Травители оторопели от неожиданности и замерли столбами. Палач быстро преодолел расстояние и одним ударом снёс голову приговорённому. Второй уронил курдюк, из которого начала выливаться потрава с резким горьким запахом. Упав на колени, принялся молить о пощаде. Подтянувшись за край навеса, Я спрыгнул неловко, подвернув лодыжки, прихрамывая дошёл до Тёмного.

— Заставили меня, не хотел, Матерью клянусь и Отцом. Смилуйся, назначь виру любую, но оставь жизнь. Пожалуйте… — закрыв руками лицо, зашёлся в плаче единственный выживший.

Марук резко махнул серпом, сбивая кровь с лезвия, мелкие капли разлетелись, пачкая лицо и одежду лиходея.

— Оружие какое есть? — спросил Септ.

— Нож маленький, порезать чего или смастерить из дерева. Вот он, возьмите.

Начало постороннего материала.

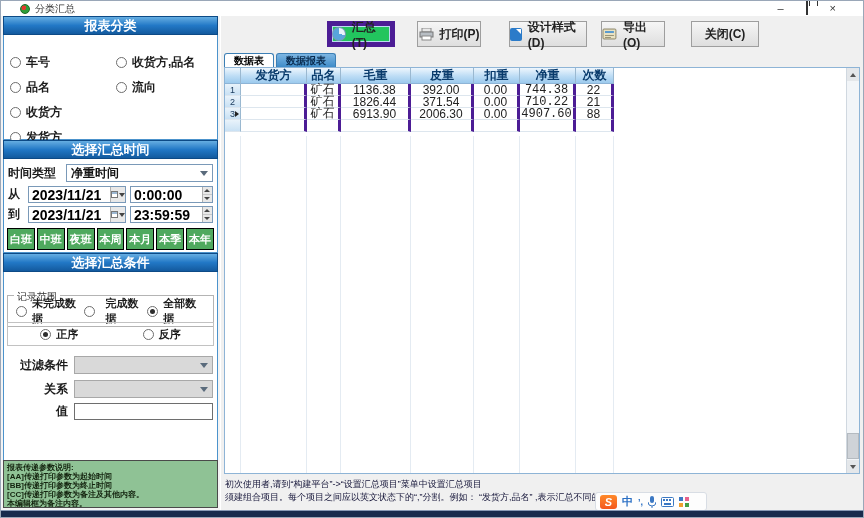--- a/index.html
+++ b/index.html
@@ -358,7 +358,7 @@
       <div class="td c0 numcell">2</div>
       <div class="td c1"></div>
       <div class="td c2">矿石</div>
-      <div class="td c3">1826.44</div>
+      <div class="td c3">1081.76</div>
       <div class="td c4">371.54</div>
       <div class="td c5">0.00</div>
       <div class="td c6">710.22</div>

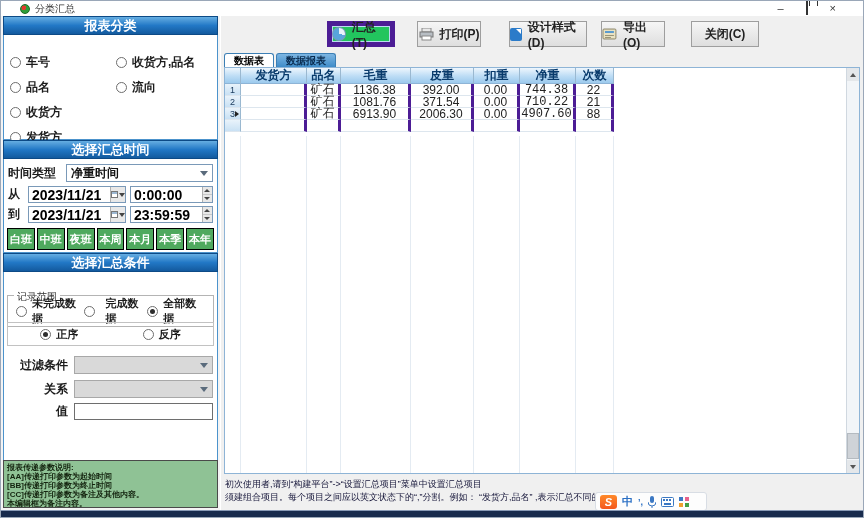--- a/index.html
+++ b/index.html
@@ -255,16 +255,6 @@
         </div>
       </div>
     </div>
-    <div style="position:absolute; left:3px; right:3px; top:50px; height:24px; border:1px solid #c2c2c2; display:flex; align-items:center; justify-content:space-around;">
-      <div class="radio-item" style="font-size:11px;">
-        <span class="radio checked"></span>
-        <span>正序</span>
-      </div>
-      <div class="radio-item" style="font-size:11px;">
-        <span class="radio"></span>
-        <span>反序</span>
-      </div>
-    </div>
     <div class="flexrow" style="position:absolute; left:4px; right:4px; top:84px;">
       <span class="lbl" style="width:66px; text-align:right; padding-right:6px;">过滤条件</span>
       <div class="combo disabled" style="flex:1;">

— Брось на землю, Бос подыми. Какой сигнал должны были получить люди Кривого?

— Клёста свист, тот, что щёлкает промеж песни своей. Трижды, ежели всё случилось, дважды, если сделали не всю работу.

— Как получили потраву и приказ? — поигрывая серпом, дознавался Септорий.

— Приказ стрелой пришёл, наша кибитка у стены стоит. Яд пробросили днём, серые торговцы за воротами. Каюсь, честно, готов оплатить кровью.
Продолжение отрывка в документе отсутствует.